Amy Nicholson wrote in the New York Times: "The filmmakers James A. Woods and Nicolas Wright push their script dangerously close to parody. But there are at least a dozen good zingers in here, particularly a three-part punchline from Ed Weeks as a snobbish food critic that kicks off with, “Have you ever seen an emaciated dolphin?” The trouble is, none of the performances are on the same wavelength: Hudgens is an outrageously hilarious monster; Brochu, an earnest heroine; and the increasingly unhinged Braff tries too hard to be empathetic. The more he wants us to sympathize with his hapless character, the more unforgivable Gordon's actions feel."

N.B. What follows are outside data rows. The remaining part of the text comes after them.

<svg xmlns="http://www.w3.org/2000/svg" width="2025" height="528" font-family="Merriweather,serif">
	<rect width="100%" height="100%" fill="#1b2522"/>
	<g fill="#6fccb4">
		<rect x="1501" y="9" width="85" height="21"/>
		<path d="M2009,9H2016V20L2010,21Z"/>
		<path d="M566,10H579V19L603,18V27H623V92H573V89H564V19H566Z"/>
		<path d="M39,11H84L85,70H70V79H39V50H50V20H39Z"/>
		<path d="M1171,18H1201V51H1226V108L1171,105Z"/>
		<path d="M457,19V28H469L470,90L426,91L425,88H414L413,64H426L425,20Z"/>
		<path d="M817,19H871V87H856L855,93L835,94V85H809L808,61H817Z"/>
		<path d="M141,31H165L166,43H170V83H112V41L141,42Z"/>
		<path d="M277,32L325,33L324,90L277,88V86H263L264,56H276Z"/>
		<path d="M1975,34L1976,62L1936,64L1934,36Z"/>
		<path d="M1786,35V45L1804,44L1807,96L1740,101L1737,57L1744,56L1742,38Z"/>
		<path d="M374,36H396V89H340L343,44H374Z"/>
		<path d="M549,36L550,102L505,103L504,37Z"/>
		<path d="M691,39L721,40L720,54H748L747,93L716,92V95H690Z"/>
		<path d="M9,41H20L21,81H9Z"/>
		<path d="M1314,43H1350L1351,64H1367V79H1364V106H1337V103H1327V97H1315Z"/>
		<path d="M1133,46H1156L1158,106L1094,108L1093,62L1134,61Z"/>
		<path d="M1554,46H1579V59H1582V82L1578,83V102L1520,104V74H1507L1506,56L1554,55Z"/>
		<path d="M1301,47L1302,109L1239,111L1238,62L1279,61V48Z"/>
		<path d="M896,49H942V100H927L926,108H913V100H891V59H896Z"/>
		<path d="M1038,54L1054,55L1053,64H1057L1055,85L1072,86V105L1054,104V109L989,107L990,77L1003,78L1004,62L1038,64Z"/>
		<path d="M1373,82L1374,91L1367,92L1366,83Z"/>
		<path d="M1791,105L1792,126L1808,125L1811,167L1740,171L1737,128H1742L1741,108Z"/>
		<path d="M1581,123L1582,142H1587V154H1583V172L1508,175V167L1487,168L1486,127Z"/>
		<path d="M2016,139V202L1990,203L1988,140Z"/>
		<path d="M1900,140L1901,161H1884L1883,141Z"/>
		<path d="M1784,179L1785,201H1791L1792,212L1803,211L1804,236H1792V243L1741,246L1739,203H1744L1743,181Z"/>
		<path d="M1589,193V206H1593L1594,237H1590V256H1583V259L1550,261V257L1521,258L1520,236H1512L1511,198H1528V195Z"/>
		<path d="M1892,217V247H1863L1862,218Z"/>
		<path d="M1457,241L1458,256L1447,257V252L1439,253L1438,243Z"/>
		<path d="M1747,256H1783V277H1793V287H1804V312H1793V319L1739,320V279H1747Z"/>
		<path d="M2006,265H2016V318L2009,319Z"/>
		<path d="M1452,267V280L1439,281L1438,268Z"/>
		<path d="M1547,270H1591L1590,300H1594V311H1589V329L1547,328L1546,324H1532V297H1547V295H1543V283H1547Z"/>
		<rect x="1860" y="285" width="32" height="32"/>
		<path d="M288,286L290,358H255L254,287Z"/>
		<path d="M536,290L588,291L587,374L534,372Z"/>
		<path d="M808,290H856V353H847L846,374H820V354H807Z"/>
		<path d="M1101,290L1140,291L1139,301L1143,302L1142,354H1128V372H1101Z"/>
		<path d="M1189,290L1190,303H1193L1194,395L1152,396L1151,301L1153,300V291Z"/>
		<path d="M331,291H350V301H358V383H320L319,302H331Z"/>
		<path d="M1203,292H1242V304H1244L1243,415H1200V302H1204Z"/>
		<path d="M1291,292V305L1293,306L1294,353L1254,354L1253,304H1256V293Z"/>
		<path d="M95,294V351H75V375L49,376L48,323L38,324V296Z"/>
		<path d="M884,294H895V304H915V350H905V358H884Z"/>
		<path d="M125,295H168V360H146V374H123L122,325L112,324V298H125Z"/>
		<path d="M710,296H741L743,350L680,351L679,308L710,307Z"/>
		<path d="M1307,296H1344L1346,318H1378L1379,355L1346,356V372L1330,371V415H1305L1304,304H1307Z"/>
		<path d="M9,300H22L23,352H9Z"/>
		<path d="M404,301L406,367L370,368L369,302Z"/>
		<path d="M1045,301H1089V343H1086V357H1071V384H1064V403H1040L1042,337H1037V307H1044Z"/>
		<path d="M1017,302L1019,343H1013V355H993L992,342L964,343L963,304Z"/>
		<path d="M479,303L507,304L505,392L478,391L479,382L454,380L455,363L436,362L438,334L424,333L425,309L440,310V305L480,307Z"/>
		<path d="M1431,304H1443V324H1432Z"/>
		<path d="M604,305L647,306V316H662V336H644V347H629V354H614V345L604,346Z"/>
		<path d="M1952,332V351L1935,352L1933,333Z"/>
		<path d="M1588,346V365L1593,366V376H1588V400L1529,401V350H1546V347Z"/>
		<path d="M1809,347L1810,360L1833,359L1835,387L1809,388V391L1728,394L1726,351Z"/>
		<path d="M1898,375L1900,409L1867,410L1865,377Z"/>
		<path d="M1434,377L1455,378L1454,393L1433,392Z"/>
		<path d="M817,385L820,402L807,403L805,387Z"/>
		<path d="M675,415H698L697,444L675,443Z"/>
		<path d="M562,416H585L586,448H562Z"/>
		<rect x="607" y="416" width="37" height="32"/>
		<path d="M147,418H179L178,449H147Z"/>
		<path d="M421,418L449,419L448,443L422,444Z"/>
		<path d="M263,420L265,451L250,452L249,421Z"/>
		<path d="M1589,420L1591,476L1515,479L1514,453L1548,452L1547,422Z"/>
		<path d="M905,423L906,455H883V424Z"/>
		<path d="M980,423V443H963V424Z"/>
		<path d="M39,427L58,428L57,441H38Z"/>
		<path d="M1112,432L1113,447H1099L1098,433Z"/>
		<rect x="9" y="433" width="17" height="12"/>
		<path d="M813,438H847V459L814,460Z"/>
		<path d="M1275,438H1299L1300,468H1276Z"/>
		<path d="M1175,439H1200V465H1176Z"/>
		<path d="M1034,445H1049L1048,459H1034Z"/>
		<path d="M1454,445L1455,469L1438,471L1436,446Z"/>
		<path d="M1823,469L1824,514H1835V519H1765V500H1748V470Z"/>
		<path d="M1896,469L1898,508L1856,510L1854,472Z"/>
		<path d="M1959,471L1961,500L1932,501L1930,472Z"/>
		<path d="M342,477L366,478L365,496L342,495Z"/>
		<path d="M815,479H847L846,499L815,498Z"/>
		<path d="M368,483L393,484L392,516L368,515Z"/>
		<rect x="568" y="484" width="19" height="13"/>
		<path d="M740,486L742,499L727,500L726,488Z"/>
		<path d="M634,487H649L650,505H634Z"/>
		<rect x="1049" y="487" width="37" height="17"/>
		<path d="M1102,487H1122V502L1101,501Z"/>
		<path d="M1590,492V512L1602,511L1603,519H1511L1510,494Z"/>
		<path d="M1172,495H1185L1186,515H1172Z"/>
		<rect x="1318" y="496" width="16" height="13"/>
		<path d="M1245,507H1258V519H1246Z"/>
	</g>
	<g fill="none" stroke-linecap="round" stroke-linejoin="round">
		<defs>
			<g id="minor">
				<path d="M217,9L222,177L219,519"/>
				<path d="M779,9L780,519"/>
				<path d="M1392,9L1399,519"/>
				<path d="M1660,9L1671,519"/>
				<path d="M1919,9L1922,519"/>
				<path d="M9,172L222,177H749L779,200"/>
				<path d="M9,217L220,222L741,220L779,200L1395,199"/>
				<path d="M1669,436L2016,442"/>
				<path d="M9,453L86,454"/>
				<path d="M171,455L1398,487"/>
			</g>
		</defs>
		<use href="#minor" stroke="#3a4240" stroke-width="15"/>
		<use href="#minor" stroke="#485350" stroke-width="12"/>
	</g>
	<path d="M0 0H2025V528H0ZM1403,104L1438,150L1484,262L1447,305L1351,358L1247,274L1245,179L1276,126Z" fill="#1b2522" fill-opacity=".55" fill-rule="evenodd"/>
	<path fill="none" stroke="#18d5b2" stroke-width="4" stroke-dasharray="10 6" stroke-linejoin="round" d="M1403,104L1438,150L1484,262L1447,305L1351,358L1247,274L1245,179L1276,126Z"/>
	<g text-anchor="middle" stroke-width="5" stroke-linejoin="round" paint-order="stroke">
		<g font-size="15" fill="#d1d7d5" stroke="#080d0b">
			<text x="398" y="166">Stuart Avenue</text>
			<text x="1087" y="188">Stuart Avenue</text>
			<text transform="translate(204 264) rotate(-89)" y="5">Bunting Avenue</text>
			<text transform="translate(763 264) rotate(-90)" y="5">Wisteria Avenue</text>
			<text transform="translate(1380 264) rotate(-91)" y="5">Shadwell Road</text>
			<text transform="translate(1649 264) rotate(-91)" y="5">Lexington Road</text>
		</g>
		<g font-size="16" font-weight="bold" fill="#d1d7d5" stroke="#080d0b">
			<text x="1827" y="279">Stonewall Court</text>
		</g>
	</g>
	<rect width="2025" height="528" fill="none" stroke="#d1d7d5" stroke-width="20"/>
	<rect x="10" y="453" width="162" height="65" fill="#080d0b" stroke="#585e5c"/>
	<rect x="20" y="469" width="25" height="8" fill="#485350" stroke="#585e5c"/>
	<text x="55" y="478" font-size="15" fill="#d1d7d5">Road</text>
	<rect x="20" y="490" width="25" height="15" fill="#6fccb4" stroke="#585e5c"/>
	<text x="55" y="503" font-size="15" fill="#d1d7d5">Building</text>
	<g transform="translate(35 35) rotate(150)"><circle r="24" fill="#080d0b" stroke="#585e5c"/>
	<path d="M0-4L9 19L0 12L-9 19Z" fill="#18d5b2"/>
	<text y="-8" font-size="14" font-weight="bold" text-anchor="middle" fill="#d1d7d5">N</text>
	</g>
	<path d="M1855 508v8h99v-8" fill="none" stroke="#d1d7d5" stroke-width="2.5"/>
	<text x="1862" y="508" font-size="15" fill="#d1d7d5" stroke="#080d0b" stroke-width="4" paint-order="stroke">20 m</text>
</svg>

In Variety, Lisa Kennedy wrote: "For every inventive or simply satisfying rom-com, there are dozens of clumsy, rote ones — French Girl falls among the latter."

Radheyan Simonpillai in The Globe and Mail wrote: "It just makes me crave a CanCon rom-com where divisive cultural gaps are explored in a way that doesn’t feel so detached from reality, and this country’s history."

On Rotten Tomatoes, it holds an approval rating of 24% based on 25 reviews.

== Awards ==
At the 2024 Mammoth Film Festival, French Girl was nominated for Best Genre Film Feature and Best Actor in a Feature (Zach Braff), and won for "Achievement in Filmmaking – International".